Michael.thank you for your excellent and insightful two-part interview. I certainly agree with many of your observations. One matter of historical record--There were a number of small progressive foundations, such as Norman, Taconic, Field, Stern, New World, and others that did extend valuable support at key junctures to the US civil rights movement and related efforts.. They were not "heavy-handed" in their support. Much of that support was unrestricted. While the size of the grants never approximated what their larger foundation cousins could provide, I would venture to assert that the grant recipients found these grant dollars valuable. For example, when I worked at the American Freedom from Hunger Foundation in the late 1960's and early 1970's, the foundation was a substantial supporter of Freedom Farm Coop in Ruleville, Mississippi (Sunflower County). Its founder and director was the famed civil rights leader-Fanny Lou Hamer. Fanny's parents were share-croppers. She was the youngest of 10+ children. The Foundation's support helped her maintain an income and further her civil rights work.

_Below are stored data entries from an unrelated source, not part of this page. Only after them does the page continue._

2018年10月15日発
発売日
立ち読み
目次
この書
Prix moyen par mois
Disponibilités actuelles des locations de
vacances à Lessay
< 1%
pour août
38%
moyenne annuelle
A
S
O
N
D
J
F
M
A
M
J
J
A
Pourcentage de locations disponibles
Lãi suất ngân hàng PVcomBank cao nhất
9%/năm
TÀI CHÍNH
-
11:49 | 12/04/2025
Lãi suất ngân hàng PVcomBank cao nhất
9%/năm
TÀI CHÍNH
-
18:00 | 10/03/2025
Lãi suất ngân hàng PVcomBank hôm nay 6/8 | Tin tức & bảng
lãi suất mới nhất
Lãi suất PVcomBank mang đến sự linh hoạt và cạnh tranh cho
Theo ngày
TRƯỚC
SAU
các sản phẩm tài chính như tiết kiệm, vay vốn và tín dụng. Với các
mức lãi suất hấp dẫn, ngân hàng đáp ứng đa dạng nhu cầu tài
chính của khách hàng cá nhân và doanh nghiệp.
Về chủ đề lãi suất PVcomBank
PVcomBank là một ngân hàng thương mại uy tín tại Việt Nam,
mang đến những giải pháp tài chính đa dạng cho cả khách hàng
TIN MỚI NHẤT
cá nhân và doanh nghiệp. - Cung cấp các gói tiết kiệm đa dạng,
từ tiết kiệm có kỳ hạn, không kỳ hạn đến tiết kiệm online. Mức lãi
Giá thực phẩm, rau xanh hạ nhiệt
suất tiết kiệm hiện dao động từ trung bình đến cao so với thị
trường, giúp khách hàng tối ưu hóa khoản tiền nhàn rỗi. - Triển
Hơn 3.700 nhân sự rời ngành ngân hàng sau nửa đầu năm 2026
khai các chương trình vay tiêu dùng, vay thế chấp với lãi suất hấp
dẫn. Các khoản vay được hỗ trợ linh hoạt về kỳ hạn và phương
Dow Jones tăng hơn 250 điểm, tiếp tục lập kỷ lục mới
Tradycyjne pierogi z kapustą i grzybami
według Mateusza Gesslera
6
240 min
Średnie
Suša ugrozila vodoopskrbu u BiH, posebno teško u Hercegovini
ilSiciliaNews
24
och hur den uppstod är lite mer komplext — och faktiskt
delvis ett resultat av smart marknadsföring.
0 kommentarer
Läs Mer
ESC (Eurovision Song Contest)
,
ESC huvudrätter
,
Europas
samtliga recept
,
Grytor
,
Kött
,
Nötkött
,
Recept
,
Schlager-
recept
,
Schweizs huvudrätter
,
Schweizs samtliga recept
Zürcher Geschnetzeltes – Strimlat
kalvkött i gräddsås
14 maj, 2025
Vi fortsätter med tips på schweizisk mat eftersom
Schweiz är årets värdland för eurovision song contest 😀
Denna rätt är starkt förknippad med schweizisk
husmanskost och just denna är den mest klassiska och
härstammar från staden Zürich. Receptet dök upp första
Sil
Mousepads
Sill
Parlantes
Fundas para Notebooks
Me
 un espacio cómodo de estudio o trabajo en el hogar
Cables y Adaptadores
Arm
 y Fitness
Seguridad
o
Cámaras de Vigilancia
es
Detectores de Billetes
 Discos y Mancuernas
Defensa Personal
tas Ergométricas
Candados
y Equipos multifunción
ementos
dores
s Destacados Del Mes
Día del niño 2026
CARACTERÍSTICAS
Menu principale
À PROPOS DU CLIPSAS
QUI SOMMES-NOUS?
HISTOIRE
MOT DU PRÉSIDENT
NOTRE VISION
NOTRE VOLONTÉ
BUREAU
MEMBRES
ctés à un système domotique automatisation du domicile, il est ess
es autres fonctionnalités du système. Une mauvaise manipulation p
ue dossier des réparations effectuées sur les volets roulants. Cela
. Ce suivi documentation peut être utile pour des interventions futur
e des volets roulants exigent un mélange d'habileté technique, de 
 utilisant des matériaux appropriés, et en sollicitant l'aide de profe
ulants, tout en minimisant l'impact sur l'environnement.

Posted by Mike Edwards  |   December 23, 2011 at 06:00 PM

Thanks Michael. You're right that foundations like those helped out, and I'm sure their support, small as it was, was appreciated, but I wouldn't want to overestimate their contribution overall. As is clear from histories of the period the Civil Rights movement was overwhelmingly financed from within, including large contributions from individuals like Harry Belafonte who mobilized resources quickly when they were really needed. Whether more foundation funding would have made a difference is an interesting question; how foundations can support social movements today an even better one. In that respect I think the points you make about small, unrestricted grants to individuals and training/organizing centers and "not being heavy-handed" are very important. Unfortunately I don't see many foundations following that advice. Thanks again for commenting.